(Records from a dataset)
........
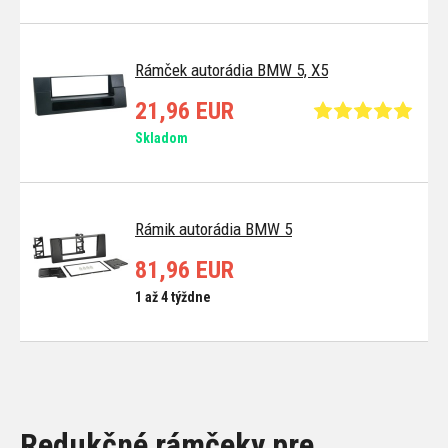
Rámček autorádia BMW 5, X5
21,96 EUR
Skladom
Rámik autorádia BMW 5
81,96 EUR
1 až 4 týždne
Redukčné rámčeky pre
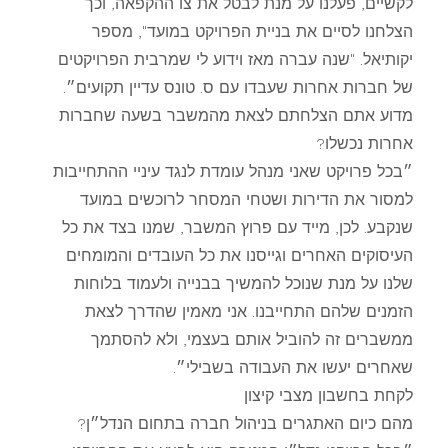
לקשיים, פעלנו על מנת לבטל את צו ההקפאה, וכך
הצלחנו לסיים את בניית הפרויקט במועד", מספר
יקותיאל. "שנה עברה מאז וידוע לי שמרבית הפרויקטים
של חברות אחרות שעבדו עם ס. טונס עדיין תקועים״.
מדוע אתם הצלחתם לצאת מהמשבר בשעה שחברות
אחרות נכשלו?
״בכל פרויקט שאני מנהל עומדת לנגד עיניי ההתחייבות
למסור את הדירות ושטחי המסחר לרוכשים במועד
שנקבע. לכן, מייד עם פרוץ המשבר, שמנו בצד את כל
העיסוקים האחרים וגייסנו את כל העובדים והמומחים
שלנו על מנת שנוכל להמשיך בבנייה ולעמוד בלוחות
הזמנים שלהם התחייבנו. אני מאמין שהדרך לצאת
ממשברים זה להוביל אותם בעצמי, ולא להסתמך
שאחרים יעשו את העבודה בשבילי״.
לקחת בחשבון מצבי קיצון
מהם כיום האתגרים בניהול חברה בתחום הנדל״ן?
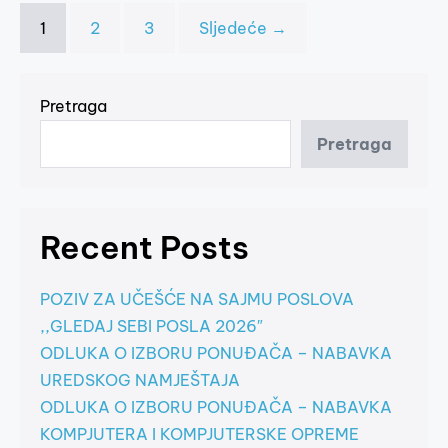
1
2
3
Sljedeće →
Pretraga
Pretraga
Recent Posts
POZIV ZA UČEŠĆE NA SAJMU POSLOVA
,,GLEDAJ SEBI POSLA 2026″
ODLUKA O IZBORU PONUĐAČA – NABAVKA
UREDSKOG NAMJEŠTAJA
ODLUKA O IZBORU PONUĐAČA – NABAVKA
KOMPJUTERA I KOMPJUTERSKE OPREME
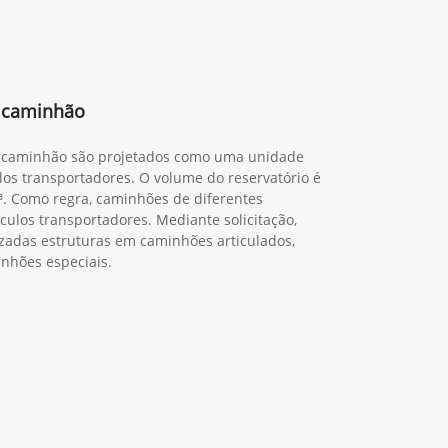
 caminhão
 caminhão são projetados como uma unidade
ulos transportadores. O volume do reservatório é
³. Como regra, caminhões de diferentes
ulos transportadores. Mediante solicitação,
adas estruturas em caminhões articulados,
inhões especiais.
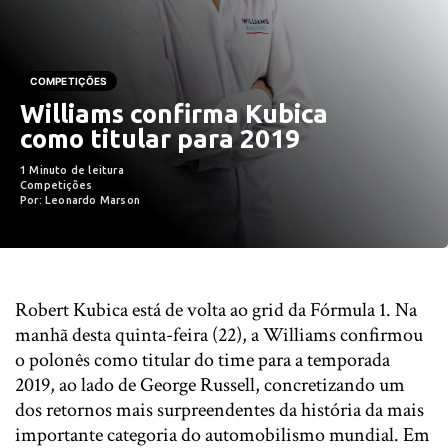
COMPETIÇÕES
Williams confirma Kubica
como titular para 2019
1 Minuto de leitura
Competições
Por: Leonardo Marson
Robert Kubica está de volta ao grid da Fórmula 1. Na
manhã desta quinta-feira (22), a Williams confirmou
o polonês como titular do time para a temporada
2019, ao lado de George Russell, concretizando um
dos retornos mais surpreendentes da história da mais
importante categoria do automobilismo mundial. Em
........
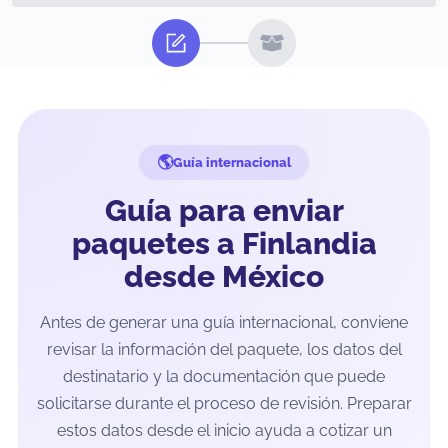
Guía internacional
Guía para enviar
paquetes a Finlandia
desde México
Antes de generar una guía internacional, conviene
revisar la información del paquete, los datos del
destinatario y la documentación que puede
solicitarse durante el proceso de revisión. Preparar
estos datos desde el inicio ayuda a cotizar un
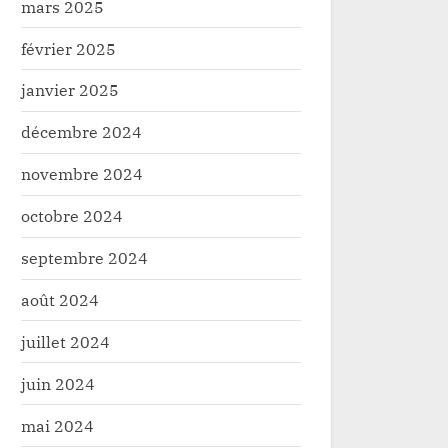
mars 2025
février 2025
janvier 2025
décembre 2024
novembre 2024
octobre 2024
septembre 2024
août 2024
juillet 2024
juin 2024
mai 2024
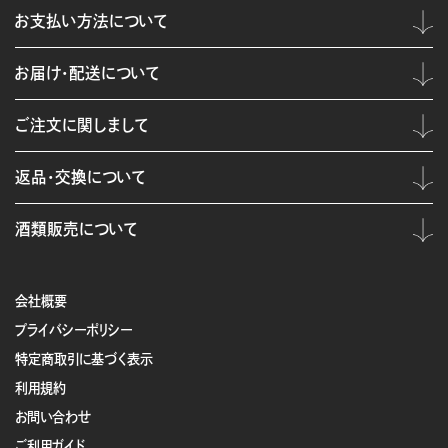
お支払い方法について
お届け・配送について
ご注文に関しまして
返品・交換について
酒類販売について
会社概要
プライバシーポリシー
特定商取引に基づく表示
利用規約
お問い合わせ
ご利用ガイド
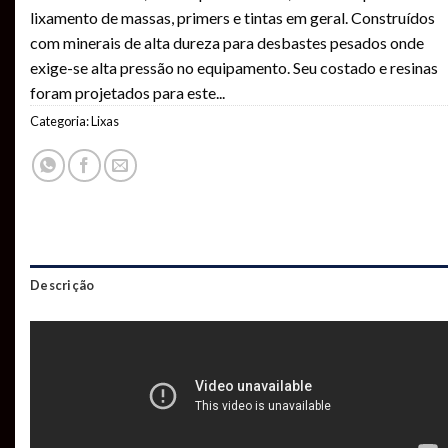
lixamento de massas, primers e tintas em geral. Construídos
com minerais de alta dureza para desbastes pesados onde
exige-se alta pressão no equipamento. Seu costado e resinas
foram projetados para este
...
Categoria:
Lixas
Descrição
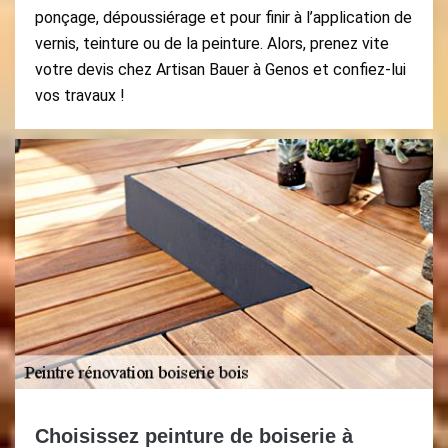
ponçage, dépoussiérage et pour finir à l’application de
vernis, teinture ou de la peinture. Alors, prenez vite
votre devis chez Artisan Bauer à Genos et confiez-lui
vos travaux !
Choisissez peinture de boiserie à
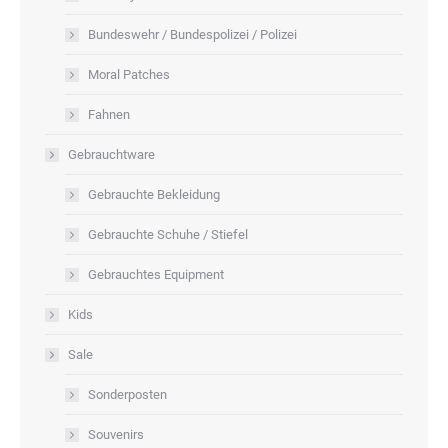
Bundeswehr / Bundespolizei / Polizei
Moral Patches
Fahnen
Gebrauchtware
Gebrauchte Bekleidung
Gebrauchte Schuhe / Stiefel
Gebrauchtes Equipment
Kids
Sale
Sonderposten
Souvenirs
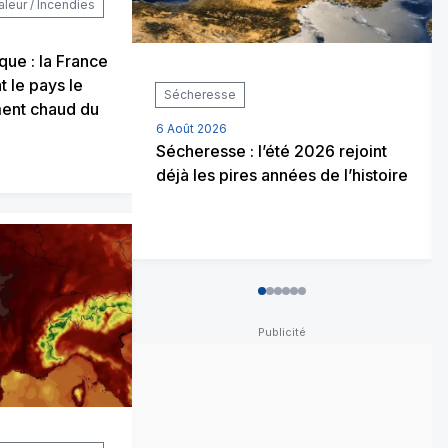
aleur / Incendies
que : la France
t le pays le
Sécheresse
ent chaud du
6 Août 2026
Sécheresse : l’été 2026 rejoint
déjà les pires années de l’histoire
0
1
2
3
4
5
........
**Problem statement:**
Going over every line of the entries, tally those containing the string "titular" and report only the figure.

**Reply to the exercise:**
2